▶ Text under study:

==========

I made my protest video with a Sony camcorder hand-me-down and a three-year-old Minolta. Sure I got some scoffs from the pros, but hey I was there at Lafayette Square capturing the real story which wasn't up on the stage but out in the sea of faces out in the crowd. While my Interviews video wasn't so great, I was also doing a service to the antiwar movement by letting people speak.

One person in particular that struck me was at the end of the tape, a woman sitting by herself, addressing Ahmadinejad, in Farsi no less. Taking the time to sit down and talk with her showed me how kind and delicate this person was, and how she really did love and care for Iranians and the victims of US military aggression. These are the people that made the protest real, not the high falutin' figures we see celebrated in the mainstream. Their remarkableness lies in just how much they resemble us, in just how much like us they are. The only difference is that they are willing to participate personally and force the establishment to count them among their detractors.

Only a physical presence can make that discontent known.

With no advertizers, I have no ulterior motives for protecting anyone. So I am as free and independent as I possibly could be. But my limited audience attests to important of reach. And with a larger audience comes responsibility. Americans are as busy as ever: they are owed clear and unbiased news information.

I don't intend to gain great popularity. What is praised most by the mainstream is what I shun; the stories I feel I should tell are those which they don't.

Background

The domination of the mainstream media by massive conglomerates has made the status quo completely acceptable. I went to a conference at the University of Illinois run by Robert Chesney and his freepress.net in 2005 that showed just how five companies had come to own over 85%+ of the media outlets in this country. The ramifications were staggering; the takeover meant independent outlets had been eliminated from the broadcast spectrum.

The leadership composition of the FCC under Bush meant that traditional federal regulatory standards were subverted. Throughout his govenrment, former lobbyists became Department heads, in a wholesale abandonment of conflict-of-interest concerns that has since resulted in a massive drop-off in mine safety and mountaintop removal, among many other consequences.

Ownership of the media by a few conglomerates meant powerful business interests and overachieving businessmen control the coverage. Jack Welch, CEO of GE, was an ardent Bush supporter alongside Murdoch of FOX, whose network is arguably the most partisan in modern American history. GE is the nation's largest military contractor.

Rather than shape the news by choosing favorable stories, most mainstream media opts for a game of news suppression and dumbing down. Products that sister divisions sell naturally take up a large portion of the "news". With entertainment divisions, media conglomerates have a vested interest in showcasing music celebrities in their camp, and writers from print media sold by publishing houses owned by the same conglomerate.

==========

▶ Study questions:
**1.** Repeat, word for word, the passage of the essay on protest coverage and media ownership starting with "The domination of" and going on through "the broadcast spectrum.".
**2.** In the essay on protest coverage and media ownership, what two cameras were used to make the protest video?
**3.** Resume the essay on protest coverage and media ownership after its final sentence and keep writing in the same voice.

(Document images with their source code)

==========

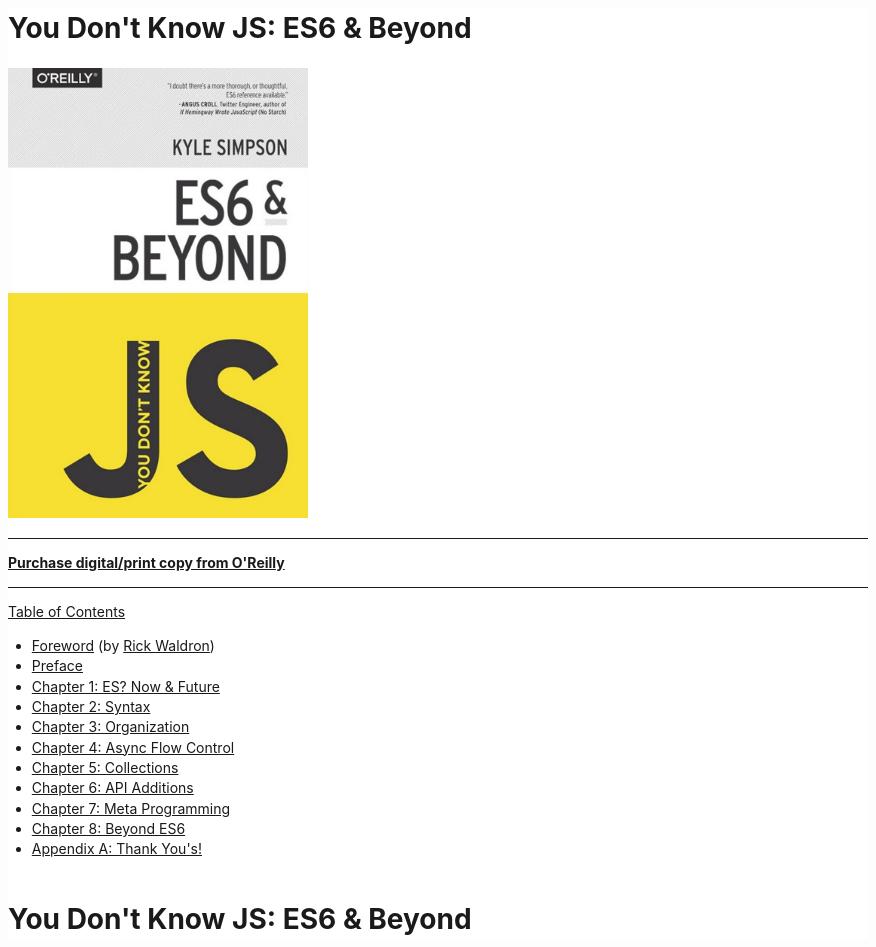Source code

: # You Don't Know JS: ES6 & Beyond

<img src="cover.jpg" width="300">

-----

**[Purchase digital/print copy from O'Reilly](http://shop.oreilly.com/product/0636920033769.do)**

-----

[Table of Contents](toc.md)

* [Foreword](foreword.md) (by [Rick Waldron](http://bocoup.com/weblog/author/rick-waldron/))
* [Preface](../preface.md)
* [Chapter 1: ES? Now & Future](ch1.md)
* [Chapter 2: Syntax](ch2.md)
* [Chapter 3: Organization](ch3.md)
* [Chapter 4: Async Flow Control](ch4.md)
* [Chapter 5: Collections](ch5.md)
* [Chapter 6: API Additions](ch6.md)
* [Chapter 7: Meta Programming](ch7.md)
* [Chapter 8: Beyond ES6](ch8.md)
* [Appendix A: Thank You's!](apA.md)
# You Don't Know JS: ES6 & Beyond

==========

▶ Per-task outputs:
**1.**
The domination of the mainstream media by massive conglomerates has made the status quo completely acceptable. I went to a conference at the University of Illinois run by Robert Chesney and his freepress.net in 2005 that showed just how five companies had come to own over 85%+ of the media outlets in this country. The ramifications were staggering; the takeover meant independent outlets had been eliminated from the broadcast spectrum.

**2.** A hand-me-down Sony camcorder and a three-year-old Minolta.

**3.**
A culture of consumerism is cultivated, as media is meant to be a product that serves related brands as a push to market. News that has no marketing value is seen as valueless. As a matter of fact, one of the first step of media consolidation is to eliminate jobs that produce hard content. News divisions are treated as independent profit centers; naturally this makes them vulnerable to funding cuts. And as the content dumbs down, and hard news increasingly makes way for infotainment and celebrity marketing, the quality suffers.

Discerning news consumers turn to other sources, which may have further depressed the value of news entities subject to corporate subterfuge. Alternative media may attract a good portion of MSM "news" viewers completely turned off by Natalie Holloway, OJ Simpson, and the blonde who died in the Bahamas.

If the marketplace for news is truly free, then the market will turn away from watered-down crap in favor of real news. Yet the media conglomerates prey on ignorance, and channel unwitting news consumers into brand purchasers as if the news were a giant marketing funnel.

Eventually people will begin to wake up. Already they have. Every month more people flock to the Web. As the dilemna we now face in Iraq becomes clear, the lies that launched the Iraq war have come under additional scrutiny. And as many in the blogosphere have been saying for years now, the mainstream media has largely been responsible for letting the administration's fallacies go unchecked. Look no further than the Judith Miller stories in the New York Times on how editorial discretion, traditionally a source of moderation and temperance in news coverage, became an accelerant for prowar propaganda.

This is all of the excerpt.